The neuroinvasive potential of SARS‐CoV2 and Covid-19 symptoms - bindidwodtj
https://onlinelibrary.wiley.com/doi/full/10.1002/jmv.25728
======
bmh
If this is true, then it's very interesting. I'd love to find a more recent
update on this, if there is any.

TL;DR: Contracting the virus through your nose might be much worse than
through the eyes or stomach.

Quote:

If the neuroinvasion of SARS‐CoV‐2 does take a part in the development of
respiratory failure in patients with COVID‐19, the precaution with masks will
absolutely be the most effective measure to protect against the possible entry
of the virus into the CNS. It may also be expected that the symptoms of the
patients infected via fecal‐oral or conjunctival route will be lighter than
those infected intranasally. The possible neuroinvasion of SARS‐CoV‐2 may also
partially explain why some patients developed respiratory failure, while
others not.
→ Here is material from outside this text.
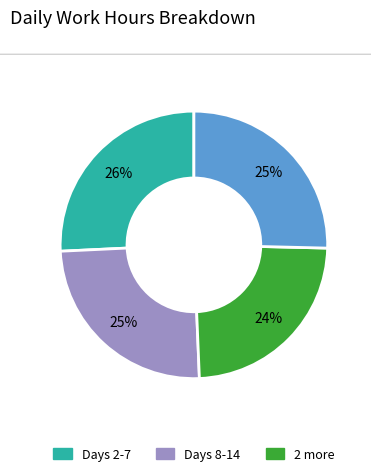

To the nearest percent, what is the difference between the largest and smallest slice percentages?

2%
It is very possible that most of the persons in Wuhan, who were
the first exposed to this previously unknown virus, did not have any
protective measure, so that the critical patients are much more in Wuhan than
in other cities in China.

Another interesting quote:

According to the complaints of a survivor, the medical graduate student (24
years old) from Wuhan University, she must stay awake and breathe consciously
and actively during the intensive care. She said that if she fell asleep, she
might die because she had lost her natural breath.